# Freight Train vs. Grain Truck



## AlanB (Sep 30, 2006)

Here's an interesting video showing a freight train taking out a grain truck that failed to yield the right of way. The video was shot by a security camera mounted on a nearby building. The accident occured August 4th in Stuttgart, AK.

One has to wonder what the heck that truck driver was doing/thinking. Note that the SUV coming from the opposite direction actually stops as required and then frantically starts backing up when he/she realizes that the grain truck is going to get creamed!


----------



## George Harris (Oct 2, 2006)

Arkansas is AR. AK is for Alaska.

For those unfamiliar, this is Union Paciific now, but this is the Cotton Belt main line, route of the Blue Streak Merchandise and other 70 mph freight trains. Lots of long FAST freight trains, and has been this way for many years. The speed limit for freight is still 70 mph.

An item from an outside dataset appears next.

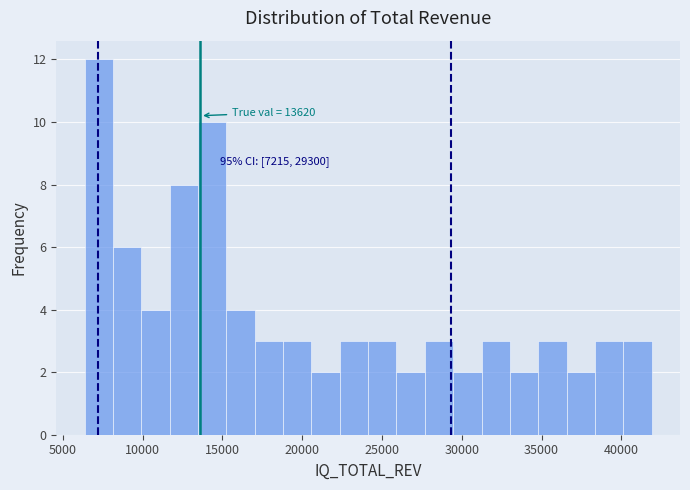

Read against the x-axis, roughly where is the centre of the tallest bar?

7500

The track is for the most part closely parallel to US 79. Stuttgart is about 30 miles southwest of Brinkley AR, which is on I 40 about half way between Memphis and Little Rock, and about 30 miles northeast of the Cotton Belt hub of Pine Bluff. The accident rate on most of the crossings of this line is realtively low because most people know better than to try to beat the trains, and at the rate they move you don't have to wait very long, either.


----------



## Save Our Trains Michigan (Oct 2, 2006)

what an idiot


----------



## battalion51 (Oct 2, 2006)

I have to say the greatest part of that video was the truck just driving away after it got whacked. :lol:


----------



## gswager (Oct 2, 2006)

battalion51 said:


> I have to say the greatest part of that video was the truck just driving away after it got whacked. :lol:


Is that a case of hit and run for trucker? :lol:


----------



## MrFSS (Oct 2, 2006)

Save Our Trains Michigan said:


> what an idiot


Truck driver probably didn't know he had gotten hit until he reached his final destination!!


----------



## AmtrakWPK (Oct 2, 2006)

I'm sure he knew what happened. He was probably trying to decide what to do about the large brown stain he was sitting on........


----------



## rmgreenesq (Oct 2, 2006)

Save Our Trains Michigan said:


> what an idiot


Yup! What an idiot.

Rick


----------



## George Harris (Oct 3, 2006)

Looked at my UPRR ETT for this location. A few relevant items from it:

mp 200.5 Brinkley

mp 231.2 N. Stuttgart siding

mp 232.7 S. Stuttgart siding

mp 263.2 Pine Bluff Yard

(Sidings are about 10 miles apart on this line.)

Speed Limits:

70 mph freight trains

75 mph expedited freight trains

40 mph head end restriction mp 232.5 to 234.0


----------